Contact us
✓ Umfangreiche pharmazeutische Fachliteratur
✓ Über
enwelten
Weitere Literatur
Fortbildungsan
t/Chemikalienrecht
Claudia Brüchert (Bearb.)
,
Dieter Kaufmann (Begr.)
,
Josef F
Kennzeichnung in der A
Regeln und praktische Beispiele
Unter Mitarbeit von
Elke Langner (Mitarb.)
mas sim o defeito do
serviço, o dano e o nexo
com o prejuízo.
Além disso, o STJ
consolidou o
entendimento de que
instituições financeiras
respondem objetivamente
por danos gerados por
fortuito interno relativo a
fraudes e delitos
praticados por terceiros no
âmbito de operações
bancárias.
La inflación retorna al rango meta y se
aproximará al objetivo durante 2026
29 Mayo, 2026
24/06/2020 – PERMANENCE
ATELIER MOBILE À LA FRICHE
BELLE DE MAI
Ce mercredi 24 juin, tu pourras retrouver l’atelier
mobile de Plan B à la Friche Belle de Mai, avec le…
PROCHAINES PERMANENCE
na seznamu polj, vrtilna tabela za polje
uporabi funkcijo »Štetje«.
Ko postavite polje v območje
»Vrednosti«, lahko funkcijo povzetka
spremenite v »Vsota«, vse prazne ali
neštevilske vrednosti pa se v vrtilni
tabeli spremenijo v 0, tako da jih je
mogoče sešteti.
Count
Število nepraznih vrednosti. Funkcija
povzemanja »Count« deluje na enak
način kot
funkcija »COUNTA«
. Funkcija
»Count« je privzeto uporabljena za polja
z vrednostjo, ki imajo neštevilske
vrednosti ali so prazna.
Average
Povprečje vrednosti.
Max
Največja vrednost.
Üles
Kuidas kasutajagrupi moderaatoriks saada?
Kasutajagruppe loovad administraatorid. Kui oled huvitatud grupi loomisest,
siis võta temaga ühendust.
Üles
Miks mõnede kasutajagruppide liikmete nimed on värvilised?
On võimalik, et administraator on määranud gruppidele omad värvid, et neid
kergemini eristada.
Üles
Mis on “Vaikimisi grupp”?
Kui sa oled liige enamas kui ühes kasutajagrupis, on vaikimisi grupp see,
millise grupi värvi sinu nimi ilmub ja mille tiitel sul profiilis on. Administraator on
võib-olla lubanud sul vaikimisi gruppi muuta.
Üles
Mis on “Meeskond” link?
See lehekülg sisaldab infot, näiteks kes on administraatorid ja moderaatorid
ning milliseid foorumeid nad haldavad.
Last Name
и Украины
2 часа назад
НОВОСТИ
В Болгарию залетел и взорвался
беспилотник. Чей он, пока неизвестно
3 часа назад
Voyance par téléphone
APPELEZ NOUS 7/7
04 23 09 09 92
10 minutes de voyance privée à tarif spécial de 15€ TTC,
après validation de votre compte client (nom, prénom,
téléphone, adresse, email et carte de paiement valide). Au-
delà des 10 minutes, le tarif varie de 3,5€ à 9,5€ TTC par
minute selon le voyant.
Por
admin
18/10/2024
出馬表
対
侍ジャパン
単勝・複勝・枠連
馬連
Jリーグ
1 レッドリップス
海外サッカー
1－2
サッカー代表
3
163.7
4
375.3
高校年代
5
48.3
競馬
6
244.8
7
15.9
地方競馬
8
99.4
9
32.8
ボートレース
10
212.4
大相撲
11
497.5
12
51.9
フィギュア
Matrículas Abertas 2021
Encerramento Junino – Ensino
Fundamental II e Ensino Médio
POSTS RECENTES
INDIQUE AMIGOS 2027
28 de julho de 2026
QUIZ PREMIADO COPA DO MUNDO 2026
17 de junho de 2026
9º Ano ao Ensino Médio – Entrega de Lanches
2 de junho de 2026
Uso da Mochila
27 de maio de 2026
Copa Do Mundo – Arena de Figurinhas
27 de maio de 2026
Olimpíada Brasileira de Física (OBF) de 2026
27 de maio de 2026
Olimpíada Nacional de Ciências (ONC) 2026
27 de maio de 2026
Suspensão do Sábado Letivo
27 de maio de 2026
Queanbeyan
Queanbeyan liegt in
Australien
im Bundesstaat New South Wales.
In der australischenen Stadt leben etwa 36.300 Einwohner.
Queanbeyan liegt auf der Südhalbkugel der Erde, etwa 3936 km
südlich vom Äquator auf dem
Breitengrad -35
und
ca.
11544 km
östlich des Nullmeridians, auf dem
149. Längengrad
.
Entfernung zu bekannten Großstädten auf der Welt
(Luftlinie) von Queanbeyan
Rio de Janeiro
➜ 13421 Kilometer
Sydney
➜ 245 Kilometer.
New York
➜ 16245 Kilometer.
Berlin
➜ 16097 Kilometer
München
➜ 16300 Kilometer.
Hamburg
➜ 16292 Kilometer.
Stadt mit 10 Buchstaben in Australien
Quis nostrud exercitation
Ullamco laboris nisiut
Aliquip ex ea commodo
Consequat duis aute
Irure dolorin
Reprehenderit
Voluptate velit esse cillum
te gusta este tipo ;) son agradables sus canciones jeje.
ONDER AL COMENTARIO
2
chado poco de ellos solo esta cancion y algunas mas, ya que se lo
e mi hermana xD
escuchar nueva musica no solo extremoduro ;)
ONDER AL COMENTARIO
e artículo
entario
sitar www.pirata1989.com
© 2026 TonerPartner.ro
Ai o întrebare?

══════

> _INSTRUCTION_
Please give all the entries above again, exactly as they stand.

> _RESULT_
Contact us
✓ Umfangreiche pharmazeutische Fachliteratur
✓ Über
enwelten
Weitere Literatur
Fortbildungsan
t/Chemikalienrecht
Claudia Brüchert (Bearb.)
,
Dieter Kaufmann (Begr.)
,
Josef F
Kennzeichnung in der A
Regeln und praktische Beispiele
Unter Mitarbeit von
Elke Langner (Mitarb.)
mas sim o defeito do
serviço, o dano e o nexo
com o prejuízo.
Além disso, o STJ
consolidou o
entendimento de que
instituições financeiras
respondem objetivamente
por danos gerados por
fortuito interno relativo a
fraudes e delitos
praticados por terceiros no
âmbito de operações
bancárias.
La inflación retorna al rango meta y se
aproximará al objetivo durante 2026
29 Mayo, 2026
24/06/2020 – PERMANENCE
ATELIER MOBILE À LA FRICHE
BELLE DE MAI
Ce mercredi 24 juin, tu pourras retrouver l’atelier
mobile de Plan B à la Friche Belle de Mai, avec le…
PROCHAINES PERMANENCE
na seznamu polj, vrtilna tabela za polje
uporabi funkcijo »Štetje«.
Ko postavite polje v območje
»Vrednosti«, lahko funkcijo povzetka
spremenite v »Vsota«, vse prazne ali
neštevilske vrednosti pa se v vrtilni
tabeli spremenijo v 0, tako da jih je
mogoče sešteti.
Count
Število nepraznih vrednosti. Funkcija
povzemanja »Count« deluje na enak
način kot
funkcija »COUNTA«
. Funkcija
»Count« je privzeto uporabljena za polja
z vrednostjo, ki imajo neštevilske
vrednosti ali so prazna.
Average
Povprečje vrednosti.
Max
Največja vrednost.
Üles
Kuidas kasutajagrupi moderaatoriks saada?
Kasutajagruppe loovad administraatorid. Kui oled huvitatud grupi loomisest,
siis võta temaga ühendust.
Üles
Miks mõnede kasutajagruppide liikmete nimed on värvilised?
On võimalik, et administraator on määranud gruppidele omad värvid, et neid
kergemini eristada.
Üles
Mis on “Vaikimisi grupp”?
Kui sa oled liige enamas kui ühes kasutajagrupis, on vaikimisi grupp see,
millise grupi värvi sinu nimi ilmub ja mille tiitel sul profiilis on. Administraator on
võib-olla lubanud sul vaikimisi gruppi muuta.
Üles
Mis on “Meeskond” link?
See lehekülg sisaldab infot, näiteks kes on administraatorid ja moderaatorid
ning milliseid foorumeid nad haldavad.
Last Name
и Украины
2 часа назад
НОВОСТИ
В Болгарию залетел и взорвался
беспилотник. Чей он, пока неизвестно
3 часа назад
Voyance par téléphone
APPELEZ NOUS 7/7
04 23 09 09 92
10 minutes de voyance privée à tarif spécial de 15€ TTC,
après validation de votre compte client (nom, prénom,
téléphone, adresse, email et carte de paiement valide). Au-
delà des 10 minutes, le tarif varie de 3,5€ à 9,5€ TTC par
minute selon le voyant.
Por
admin
18/10/2024
出馬表
対
侍ジャパン
単勝・複勝・枠連
馬連
Jリーグ
1 レッドリップス
海外サッカー
1－2
サッカー代表
3
163.7
4
375.3
高校年代
5
48.3
競馬
6
244.8
7
15.9
地方競馬
8
99.4
9
32.8
ボートレース
10
212.4
大相撲
11
497.5
12
51.9
フィギュア
Matrículas Abertas 2021
Encerramento Junino – Ensino
Fundamental II e Ensino Médio
POSTS RECENTES
INDIQUE AMIGOS 2027
28 de julho de 2026
QUIZ PREMIADO COPA DO MUNDO 2026
17 de junho de 2026
9º Ano ao Ensino Médio – Entrega de Lanches
2 de junho de 2026
Uso da Mochila
27 de maio de 2026
Copa Do Mundo – Arena de Figurinhas
27 de maio de 2026
Olimpíada Brasileira de Física (OBF) de 2026
27 de maio de 2026
Olimpíada Nacional de Ciências (ONC) 2026
27 de maio de 2026
Suspensão do Sábado Letivo
27 de maio de 2026
Queanbeyan
Queanbeyan liegt in
Australien
im Bundesstaat New South Wales.
In der australischenen Stadt leben etwa 36.300 Einwohner.
Queanbeyan liegt auf der Südhalbkugel der Erde, etwa 3936 km
südlich vom Äquator auf dem
Breitengrad -35
und
ca.
11544 km
östlich des Nullmeridians, auf dem
149. Längengrad
.
Entfernung zu bekannten Großstädten auf der Welt
(Luftlinie) von Queanbeyan
Rio de Janeiro
➜ 13421 Kilometer
Sydney
➜ 245 Kilometer.
New York
➜ 16245 Kilometer.
Berlin
➜ 16097 Kilometer
München
➜ 16300 Kilometer.
Hamburg
➜ 16292 Kilometer.
Stadt mit 10 Buchstaben in Australien
Quis nostrud exercitation
Ullamco laboris nisiut
Aliquip ex ea commodo
Consequat duis aute
Irure dolorin
Reprehenderit
Voluptate velit esse cillum
te gusta este tipo ;) son agradables sus canciones jeje.
ONDER AL COMENTARIO
2
chado poco de ellos solo esta cancion y algunas mas, ya que se lo
e mi hermana xD
escuchar nueva musica no solo extremoduro ;)
ONDER AL COMENTARIO
e artículo
entario
sitar www.pirata1989.com
© 2026 TonerPartner.ro
Ai o întrebare?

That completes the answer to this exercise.